What you need to do :: Repeat precisely the span of lines below that opens with the line containing "thumb ip: (149, 245)" and closes with the line containing "ring pip: (41, 248)", both included.

*** Opening of Information ***

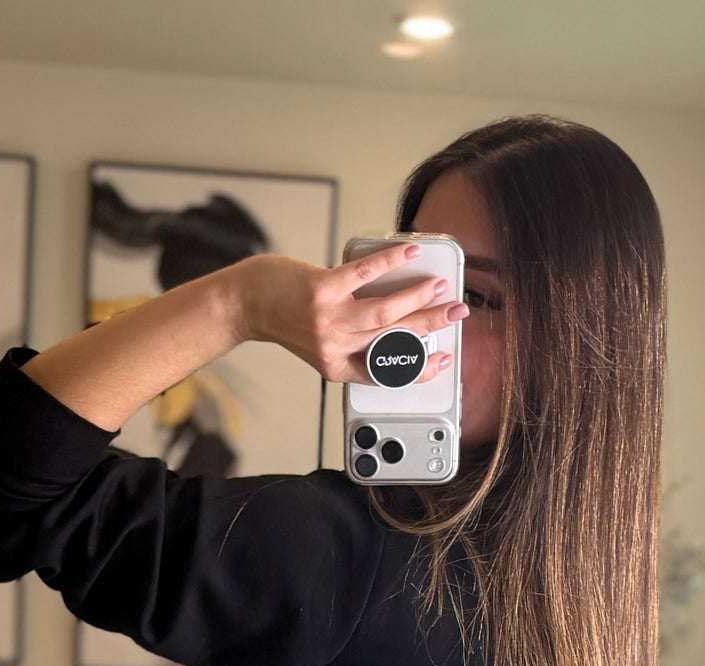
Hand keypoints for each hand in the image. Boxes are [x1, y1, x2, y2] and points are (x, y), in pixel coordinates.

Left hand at [237, 247, 466, 384]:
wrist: (247, 303)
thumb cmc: (283, 319)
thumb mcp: (320, 344)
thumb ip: (353, 340)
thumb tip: (396, 316)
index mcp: (338, 367)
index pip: (387, 374)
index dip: (419, 369)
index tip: (442, 358)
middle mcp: (335, 347)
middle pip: (394, 340)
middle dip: (432, 327)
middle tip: (456, 313)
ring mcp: (329, 319)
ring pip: (385, 312)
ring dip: (417, 298)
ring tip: (439, 286)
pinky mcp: (322, 289)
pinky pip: (365, 275)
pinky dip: (390, 262)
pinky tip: (409, 253)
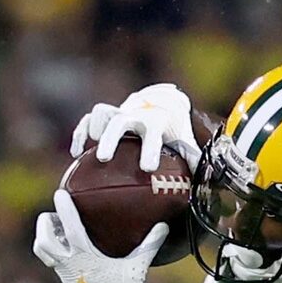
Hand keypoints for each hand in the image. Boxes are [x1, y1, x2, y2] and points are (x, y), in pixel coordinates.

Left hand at [33, 189, 166, 282]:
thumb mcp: (137, 268)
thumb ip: (149, 245)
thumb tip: (164, 226)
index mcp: (85, 257)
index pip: (70, 227)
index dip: (64, 208)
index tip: (61, 193)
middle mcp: (69, 263)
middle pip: (44, 237)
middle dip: (46, 221)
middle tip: (56, 213)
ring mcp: (63, 271)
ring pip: (41, 248)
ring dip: (43, 234)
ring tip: (55, 226)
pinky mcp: (62, 277)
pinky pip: (48, 258)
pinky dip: (49, 246)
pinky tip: (62, 242)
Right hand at [71, 83, 202, 172]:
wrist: (163, 102)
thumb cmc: (175, 129)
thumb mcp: (185, 141)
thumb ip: (192, 158)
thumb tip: (205, 180)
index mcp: (157, 120)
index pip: (153, 132)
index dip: (150, 148)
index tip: (147, 167)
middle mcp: (136, 114)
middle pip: (120, 122)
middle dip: (111, 139)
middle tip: (104, 158)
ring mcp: (119, 112)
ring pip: (102, 114)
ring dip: (94, 130)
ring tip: (91, 151)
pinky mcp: (107, 115)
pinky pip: (89, 120)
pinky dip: (81, 133)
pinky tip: (76, 153)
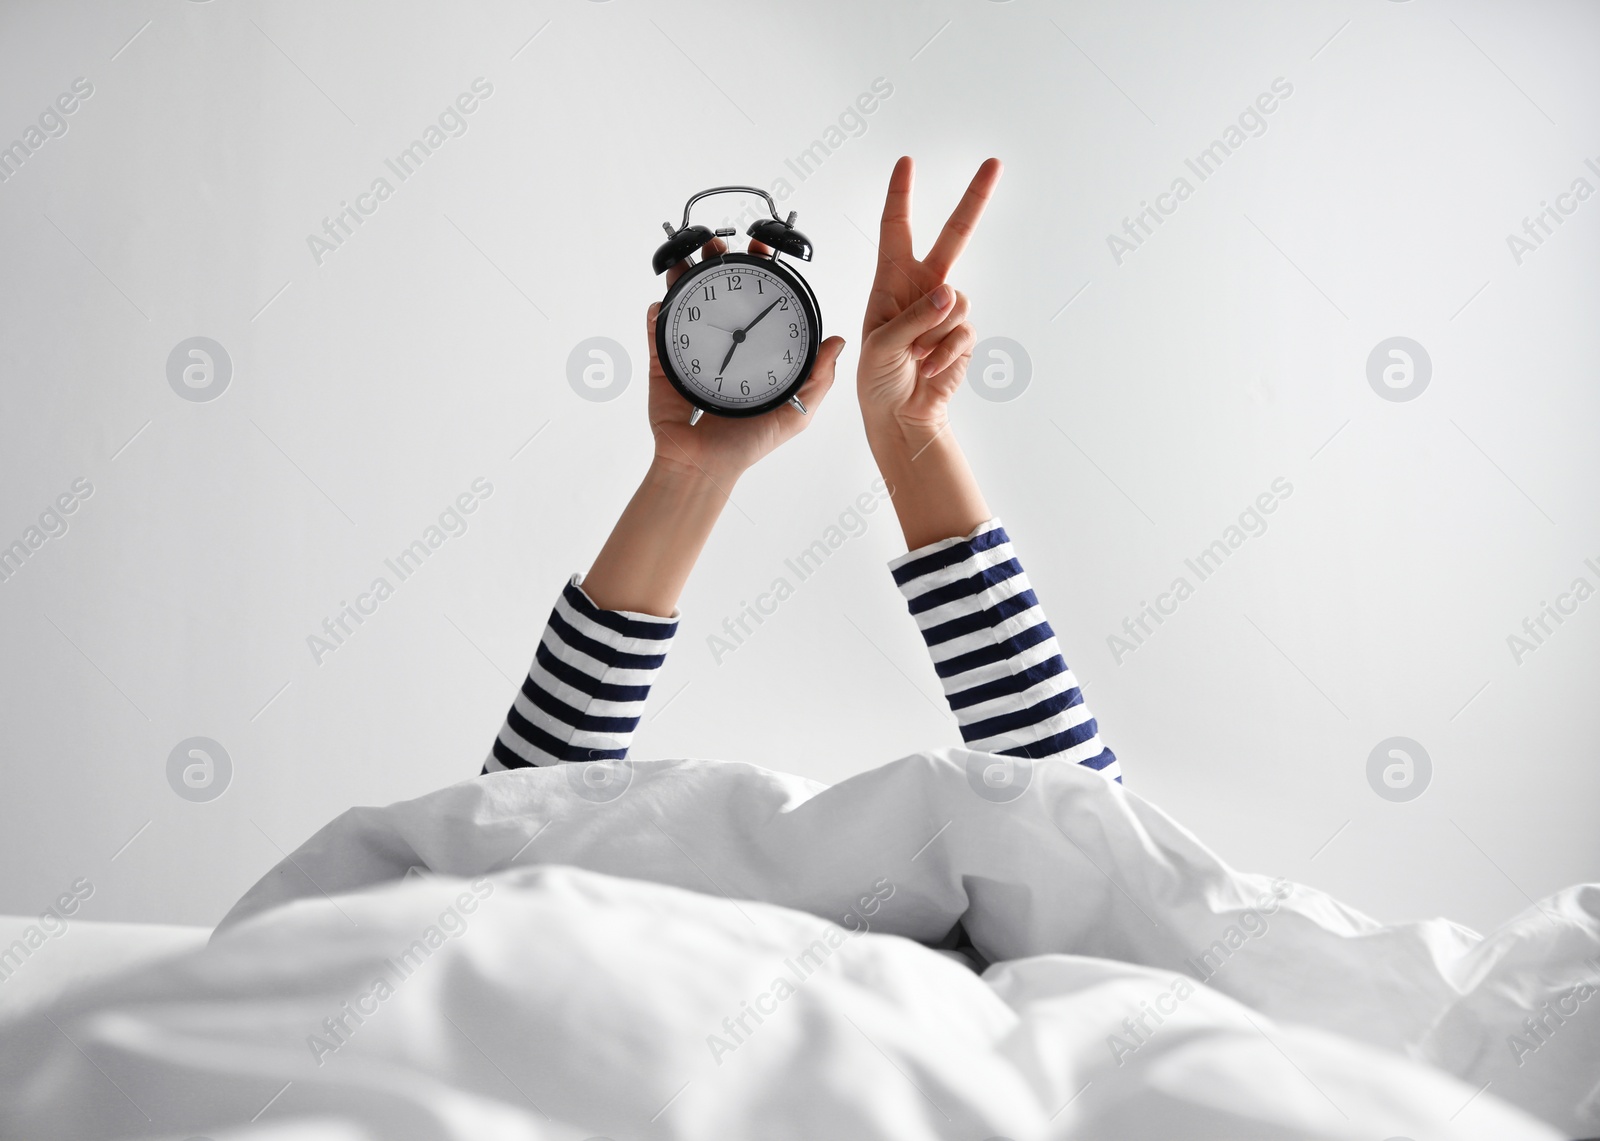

*** Close of Information ***

Answer to this task ::
thumb ip: (149, 245)
thumb tip: (164, 226)
index mcp: (85, 257)
index pip: (70, 227)
index dip: (64, 208)
index tip: (61, 193)
middle mcp: (69, 263)
middle pip: (44, 237)
middle dip: (46, 221)
middle tip: (56, 213)
ring mcp: (63, 271)
ring pip: (41, 248)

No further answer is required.